Abstraction is not my strong point :(
>From what I read of imaplib2, it looks like that library would start
IDLE on all its connections, and as soon as it was notified of a new
incoming message, it would disengage IDLE and immediately start
downloading that message. I believe this method caused the stalled bug
that got finally got imaplib2 canned from OfflineIMAP (imaplib2
thought it was no longer in IDLE, when in fact it was so all commands
were ignored by the server).

My planned use of IDLE is to have one session open and dedicated to
running IDLE all the time. Any updates that come in over IDLE are sent
to a threadpool which either downloads the new message or deletes the
local copy in order to stay in sync with the remote.

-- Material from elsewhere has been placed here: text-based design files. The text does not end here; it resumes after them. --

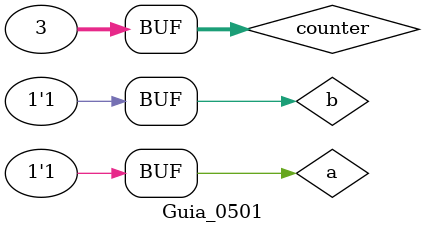
<source format=v>

module QUESTAO(output s2, input a, input b);
	wire n1, n2;
	//nor not1(n1, a, a); // a não é barrado, pois a expressao é (a'b)
	nor not2(n2, b, b);
	nor expr(s2, a, n2);
endmodule

module Guia_0501;

	integer counter;
	reg a, b;
	wire s;
	QUESTAO nd(.s2(s), .a(a), .b(b));

	initial begin:main;
		a=0; b=0; counter = 0;
		$display("Guia_05 - Questao 1");
		$display("Tabela verdade da expressao (a'.b)");
		$display("m | a b | s");
		$monitor("%0d | %b %b | %b", counter, a,b,s);
#1 b=1; counter++;
#1 b=0; a=1; counter++;
#1 b=1; counter++;
	end
endmodule

</source>
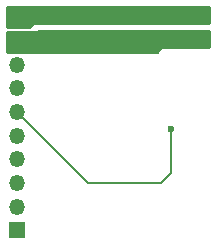
<source format=gbl>
G04 #@! TF.GenerationSoftware,KiCad,Pcbnew,5.1.4+dfsg1-1*
G04 #@! TF.CreationDate,2020-04-13T21:56:05+02:00*
G04 #@! TF.ProjectId,USB_conn,5553425f-636f-46e6-9e2e-6b696361645f,rev?*
G04 #@! TF.SameCoordinates,Original*
G04 #@! TF.FileFunction,Copper,L2,Bot*
G04 #@! TF.FilePolarity,Positive*
%FSLAX46Y46*%
G04 Gerber Fmt 4.6, Leading zero omitted, Abs format (unit mm)*
G04 Created by KiCad (PCBNEW 5.1.4+dfsg1-1) date 2020-04-13 21:56:05*
%MOMM*%
%LPD*%
G04 APERTURE LIST*
%ADD10O,1.350000X1.350000*%
%ADD11R,1.350000X1.350000*%
%ADD12C,0.600000*%
%ADD13C,0.200000*%
%ADD14C,0.254000*%
G04 APERTURE END LIST*
D10*
X91000000Y-91500000D03*
X91000000Y-93500000D03*
X91000000Y-95500000D03*
X91000000Y-97500000D03*
X91000000Y-99500000D03*
X91000000Y-101500000D03*
X91000000Y-103500000D03*
X91000000Y-105500000D03*
X91000000Y-107500000D03*
D11*
X91000000Y-109500000D03*
D12*
X102000000Y-90900000D03*
X101100000Y-91700000D03*
X102000000Y-93000000D03*
X101100000Y-93800000D03*
X103700000Y-93000000D03*
X102800000Y-93800000D03*
X103700000Y-90900000D03*
X102800000Y-91700000D03*
X104050000Y-100950000D03*
D13*
X103200000Y-105500000D02*
X97000000Y-105500000D01*
X97000000Y-105500000D02*
X91000000Y-99500000D01*
X104050000Y-100950000D02*
X104050000Y-104650000D01*
X104050000Y-104650000D02*
X103200000Y-105500000D01*
D14*
G36*
X107273000Y-93973000D02*
G01*
X103300000Y-93973000D01*
X103275224Y-93975440D01*
X103251399Y-93982667D01*
X103229443Y-93994403D01*
X103210197Y-94010197D01*
X102847394Y-94373000D01*
X90127000Y-94373000D01*
X90127000Y-92727000D01*
X92700000Y-92727000D01*
X92724776Y-92724560D01*
X92748601Y-92717333D01*
X92770557Y-92705597D01*
X92789803Y-92689803D01*
X92852606Y-92627000D01*
X107273000Y-92627000D01*
X107273000Y-93973000D01*
X107273000Y-93973000D01*
G37*
X107273000Y-93973000D02*
X103300000Y-93973000D01*
X103275224Y-93975440D01*
X103251399Y-93982667D01*
X103229443Y-93994403D01*
X103210197Y-94010197D01*
X102847394Y-94373000D01*
X90127000Y-94373000D01*
X90127000Y-92727000D01*
X92700000Y-92727000D01*
X92724776Y-92724560D01*
X92748601Y-92717333D01*
X92770557Y-92705597D01*
X92789803Y-92689803D01*
X92852606Y-92627000D01*
X107273000Y-92627000D01*
X107273000Y-93973000D01*
G36*
X107273000Y-91973000D02*
G01*
X92400000Y-91973000D01*
X92375224Y-91975440D01*
X92351399Y-91982667D01*
X92329443Y-91994403D01*
X92310197Y-92010197D01*
X92047394Y-92273000D01*
X90127000Y-92273000D01*
X90127000Y-90627000D01*
X107273000Y-90627000D01*
X107273000Y-91973000D01*
X107273000Y-91973000D01*
G37*
X107273000Y-91973000D02*
X92400000Y-91973000D01*
X92375224Y-91975440D01*
X92351399Y-91982667D01*
X92329443Y-91994403D01*
X92310197Y-92010197D01*
X92047394Y-92273000D01*
X90127000Y-92273000D01*
X90127000Y-90627000D01*
X107273000Y-90627000D01*
X107273000Y-91973000D01*
M02*

</source>
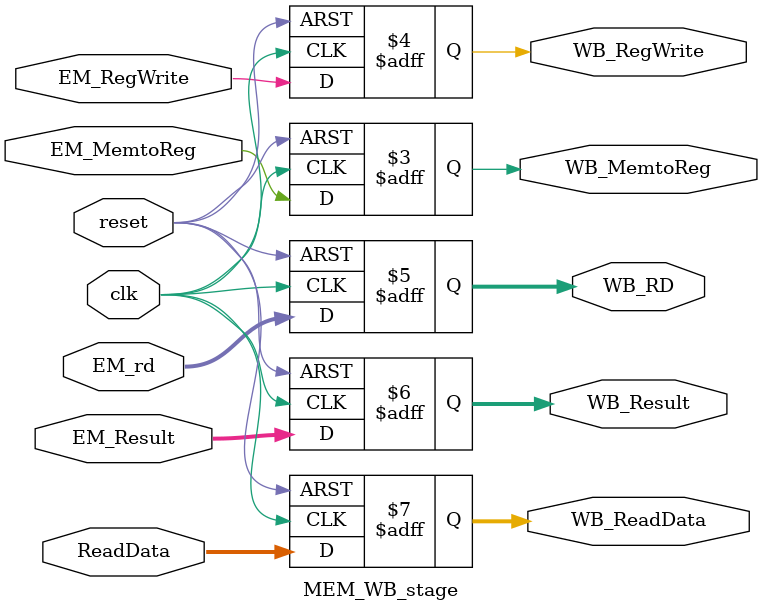
<source format=v>
`timescale 1ns / 1ps


module MEM_WB_stage(
    input clk, reset,
    //write back 
    input EM_MemtoReg, EM_RegWrite,
    input [4:0] EM_rd,
    input [63:0] EM_Result,// alu 64 bit result
    input [63:0] ReadData,
    //
    output reg WB_MemtoReg, WB_RegWrite,
    output reg [4:0] WB_RD,
    output reg [63:0] WB_Result,// alu 64 bit result
    output reg [63:0] WB_ReadData
    );
    
always @(posedge clk  or posedge reset) 
begin 
    if(reset ==1'b1)
    begin 
        
        WB_MemtoReg = 0;
        WB_RegWrite = 0;
        WB_RD= 0;
        WB_ReadData = 0;
        WB_Result = 0;
    end 
    else 
    begin
        WB_MemtoReg = EM_MemtoReg;
        WB_RegWrite = EM_RegWrite;
        WB_RD = EM_rd;
        WB_ReadData = ReadData;
        WB_Result = EM_Result;
    end 
end
endmodule

</source>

Personally I think this is the only way to go as it keeps a clear
separation of concerns, and keeps everything just that much simpler.
But then again, I'm biased. :)

Abstraction aside, were I building this just for myself I'd refactor
IMAP4Client into three classes: IMAP4ClientBase(basic.LineReceiver,
policies.TimeoutMixin), IMAP4ClientIDLE(IMAP4ClientBase), and
IMAP4Client(IMAP4Client). Whatever IMAP4Client and IMAP4ClientIDLE can
both use is put in IMAP4ClientBase, and the rest stays in IMAP4Client.

That, unfortunately, just forces everyone else to build their
applications my way though. Like I said, abstraction is not my strong
suite. :(

As I was typing this all out though, a possible solution occurred to
me: What if  IMAP4Client and IMAP4ClientIDLE were mixins instead? ex-
class myIDLEClient(IMAP4ClientIDLE, IMAP4ClientBase)
class myFullIMAPClient(IMAP4ClientIDLE, IMAP4Client, IMAP4ClientBase)

Thoughts?

Some questions I forgot to ask earlier: What exactly is the purpose of
a "Factory"? In some examples I've found, I saw methods that could
have gone in the Protocol subclass go instead in a ClientFactory. In
other examples there was no ClientFactory at all!
What is the exact purpose of an "Interface"?
Somewhat relatedly: As far as I can tell, the main "types" or "parts"
of a Twisted application are: reactor, Protocol, Interface (auth?),
and ClientFactory. Are there any I'm missing? And how exactly do all
these parts fit together?

Sorry for the base questions, but I've looked all over the
documentation and through the Twisted Essentials book and I can't find
a clear-cut answer to these questions and its driving me nuts!

Last question for the night (I swear!) - what kind of parsing and
dispatch system/method/technique did you have in mind to replace what
is currently in the library?

I looked over the commandDispatch method and I see what you were
talking about. But outside of using an actual parsing library like
pyparsing (which I think is disallowed in the twisted coding
guidlines, right?), or providing a static list of all possible IMAP
commands, I'm not sure what the options are.

Also, I don't follow your concern for backwards compatibility. Correct
me if I'm wrong, but method names are based upon the command that
triggers them. So even if you use a different method to parse the IMAP
command, the method names wouldn't change, right?

-- 
Dominic LoBue